Your goal: Write out every line of the records below again, word for word, changing nothing.

■ ■ ■ ■ ■ ■ ■

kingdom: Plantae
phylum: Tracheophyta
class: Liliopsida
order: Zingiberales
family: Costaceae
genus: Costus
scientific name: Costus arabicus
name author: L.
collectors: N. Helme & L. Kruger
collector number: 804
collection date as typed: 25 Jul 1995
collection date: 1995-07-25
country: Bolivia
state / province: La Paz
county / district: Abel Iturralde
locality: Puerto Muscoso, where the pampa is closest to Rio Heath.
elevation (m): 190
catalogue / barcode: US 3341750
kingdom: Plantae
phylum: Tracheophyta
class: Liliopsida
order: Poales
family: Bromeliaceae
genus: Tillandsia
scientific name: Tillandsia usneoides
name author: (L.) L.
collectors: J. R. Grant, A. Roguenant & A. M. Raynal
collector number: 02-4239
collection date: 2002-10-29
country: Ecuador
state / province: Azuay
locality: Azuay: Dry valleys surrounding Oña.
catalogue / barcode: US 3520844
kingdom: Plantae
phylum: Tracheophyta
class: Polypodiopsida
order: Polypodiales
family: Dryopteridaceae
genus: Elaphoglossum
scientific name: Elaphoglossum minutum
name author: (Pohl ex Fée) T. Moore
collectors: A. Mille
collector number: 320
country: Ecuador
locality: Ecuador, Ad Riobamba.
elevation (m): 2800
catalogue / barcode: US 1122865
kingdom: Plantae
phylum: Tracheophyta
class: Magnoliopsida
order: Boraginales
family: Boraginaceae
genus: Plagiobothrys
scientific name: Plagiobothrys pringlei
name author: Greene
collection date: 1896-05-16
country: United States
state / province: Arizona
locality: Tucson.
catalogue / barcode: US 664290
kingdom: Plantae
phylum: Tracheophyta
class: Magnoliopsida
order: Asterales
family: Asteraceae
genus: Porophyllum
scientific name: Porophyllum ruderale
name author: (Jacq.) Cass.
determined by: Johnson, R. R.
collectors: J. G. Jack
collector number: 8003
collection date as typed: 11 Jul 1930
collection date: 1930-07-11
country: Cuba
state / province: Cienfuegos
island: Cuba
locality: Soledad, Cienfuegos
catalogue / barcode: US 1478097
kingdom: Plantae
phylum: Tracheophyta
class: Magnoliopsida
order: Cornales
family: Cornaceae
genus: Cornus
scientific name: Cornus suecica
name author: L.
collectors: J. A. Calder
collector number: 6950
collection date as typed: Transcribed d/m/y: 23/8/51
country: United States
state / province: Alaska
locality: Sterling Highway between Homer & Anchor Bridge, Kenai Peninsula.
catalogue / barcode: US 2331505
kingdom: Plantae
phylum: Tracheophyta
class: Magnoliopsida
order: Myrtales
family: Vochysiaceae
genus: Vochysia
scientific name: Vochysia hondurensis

■ ■ ■ ■ ■ ■ ■

Solution for this exercise:
kingdom: Plantae
phylum: Tracheophyta
class: Liliopsida
order: Zingiberales
family: Costaceae
genus: Costus
scientific name: Costus arabicus
name author: L.
collectors: N. Helme & L. Kruger
collector number: 804
collection date as typed: 25 Jul 1995
collection date: 1995-07-25
country: Bolivia
state / province: La Paz
county / district: Abel Iturralde
locality: Puerto Muscoso, where the pampa is closest to Rio Heath.
elevation (m): 190
catalogue / barcode: US 3341750
kingdom: Plantae
phylum: Tracheophyta
class: Liliopsida
order: Poales
family: Bromeliaceae
genus: Tillandsia
scientific name: Tillandsia usneoides
name author: (L.) L.
collectors: J. R. Grant, A. Roguenant & A. M. Raynal
collector number: 02-4239
collection date: 2002-10-29
country: Ecuador
state / province: Azuay
locality: Azuay: Dry valleys surrounding Oña.
catalogue / barcode: US 3520844
kingdom: Plantae
phylum: Tracheophyta
class: Polypodiopsida
order: Polypodiales
family: Dryopteridaceae
genus: Elaphoglossum
scientific name: Elaphoglossum minutum
name author: (Pohl ex Fée) T. Moore
collectors: A. Mille
collector number: 320
country: Ecuador
locality: Ecuador, Ad Riobamba.
elevation (m): 2800
catalogue / barcode: US 1122865
kingdom: Plantae
phylum: Tracheophyta
class: Magnoliopsida
order: Boraginales
family: Boraginaceae
genus: Plagiobothrys
scientific name: Plagiobothrys pringlei
name author: Greene
collection date: 1896-05-16
country: United States
state / province: Arizona
locality: Tucson.
catalogue / barcode: US 664290
kingdom: Plantae
phylum: Tracheophyta
class: Magnoliopsida
order: Asterales
family: Asteraceae
genus: Porophyllum
scientific name: Porophyllum ruderale
name author: (Jacq.) Cass.
determined by: Johnson, R. R.
collectors: J. G. Jack
collector number: 8003
collection date as typed: 11 Jul 1930
collection date: 1930-07-11
country: Cuba
state / province: Cienfuegos
island: Cuba
locality: Soledad, Cienfuegos
catalogue / barcode: US 1478097
kingdom: Plantae
phylum: Tracheophyta
class: Magnoliopsida
order: Cornales
family: Cornaceae
genus: Cornus
scientific name: Cornus suecica
name author: L.
collectors: J. A. Calder
collector number: 6950
collection date as typed: Transcribed d/m/y: 23/8/51
country: United States
state / province: Alaska
locality: Sterling Highway between Homer & Anchor Bridge, Kenai Peninsula.
catalogue / barcode: US 2331505
kingdom: Plantae
phylum: Tracheophyta
class: Magnoliopsida
order: Myrtales
family: Vochysiaceae
genus: Vochysia
scientific name: Vochysia hondurensis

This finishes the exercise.